(Dataset rows)
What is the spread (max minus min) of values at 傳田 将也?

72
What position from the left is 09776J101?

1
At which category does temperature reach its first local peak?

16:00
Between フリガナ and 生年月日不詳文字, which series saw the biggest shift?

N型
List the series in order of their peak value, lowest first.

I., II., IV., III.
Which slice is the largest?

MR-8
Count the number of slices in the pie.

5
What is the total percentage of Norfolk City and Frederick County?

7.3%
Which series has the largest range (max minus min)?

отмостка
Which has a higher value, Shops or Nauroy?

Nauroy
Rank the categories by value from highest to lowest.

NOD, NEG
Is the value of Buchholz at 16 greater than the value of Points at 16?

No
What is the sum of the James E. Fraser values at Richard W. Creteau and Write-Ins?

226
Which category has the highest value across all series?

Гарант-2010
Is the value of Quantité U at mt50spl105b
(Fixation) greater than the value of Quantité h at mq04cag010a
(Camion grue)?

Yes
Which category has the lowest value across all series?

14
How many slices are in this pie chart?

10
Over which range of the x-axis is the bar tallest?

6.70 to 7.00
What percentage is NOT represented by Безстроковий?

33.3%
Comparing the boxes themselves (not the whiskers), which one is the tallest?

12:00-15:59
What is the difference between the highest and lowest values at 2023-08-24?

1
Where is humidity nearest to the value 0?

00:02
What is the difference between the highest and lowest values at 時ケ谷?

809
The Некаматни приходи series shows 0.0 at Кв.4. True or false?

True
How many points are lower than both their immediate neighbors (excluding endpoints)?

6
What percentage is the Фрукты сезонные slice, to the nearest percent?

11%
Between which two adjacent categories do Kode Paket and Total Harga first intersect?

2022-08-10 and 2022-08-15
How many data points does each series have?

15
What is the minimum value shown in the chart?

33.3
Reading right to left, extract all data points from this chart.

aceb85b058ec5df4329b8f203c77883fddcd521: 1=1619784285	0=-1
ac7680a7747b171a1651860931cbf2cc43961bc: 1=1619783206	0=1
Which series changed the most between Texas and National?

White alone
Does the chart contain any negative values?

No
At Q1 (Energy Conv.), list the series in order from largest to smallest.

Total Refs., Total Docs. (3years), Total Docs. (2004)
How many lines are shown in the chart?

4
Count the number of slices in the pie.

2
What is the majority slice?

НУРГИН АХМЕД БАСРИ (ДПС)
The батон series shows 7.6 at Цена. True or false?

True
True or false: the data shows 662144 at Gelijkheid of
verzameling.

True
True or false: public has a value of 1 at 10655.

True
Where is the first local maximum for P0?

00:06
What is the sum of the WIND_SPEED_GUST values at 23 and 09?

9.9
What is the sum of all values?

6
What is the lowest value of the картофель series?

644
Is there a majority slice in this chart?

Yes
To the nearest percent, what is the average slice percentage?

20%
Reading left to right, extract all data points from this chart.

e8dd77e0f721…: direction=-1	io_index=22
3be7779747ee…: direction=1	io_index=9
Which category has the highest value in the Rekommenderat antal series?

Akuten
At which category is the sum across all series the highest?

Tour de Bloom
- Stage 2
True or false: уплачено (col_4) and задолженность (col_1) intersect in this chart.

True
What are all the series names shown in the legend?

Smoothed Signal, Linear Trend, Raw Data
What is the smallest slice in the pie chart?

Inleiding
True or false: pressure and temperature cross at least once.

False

#### WHAT IS EXPECTED
Copy the lines verbatim from the line with "Total Refs., Total" to the line with "To the nearest percent, what", including both of those lines.

#### EXERCISE ANSWER
Total Refs., Total Docs. (3years), Total Docs. (2004)
How many lines are shown in the chart?

4
Count the number of slices in the pie.

2
What is the majority slice?

НУРГИН АХМЕД БАСРИ (ДПС)
The батон series shows 7.6 at Цена. True or false?

True
True or false: the data shows 662144 at Gelijkheid of
verzameling.

True
True or false: public has a value of 1 at 10655.

True
Where is the first local maximum for P0?

00:06
What is the sum of the WIND_SPEED_GUST values at 23 and 09?

9.9
What is the sum of all values?

6
What is the lowest value of the картофель series?

644
Is there a majority slice in this chart?

Yes
To the nearest percent, what is the average slice percentage?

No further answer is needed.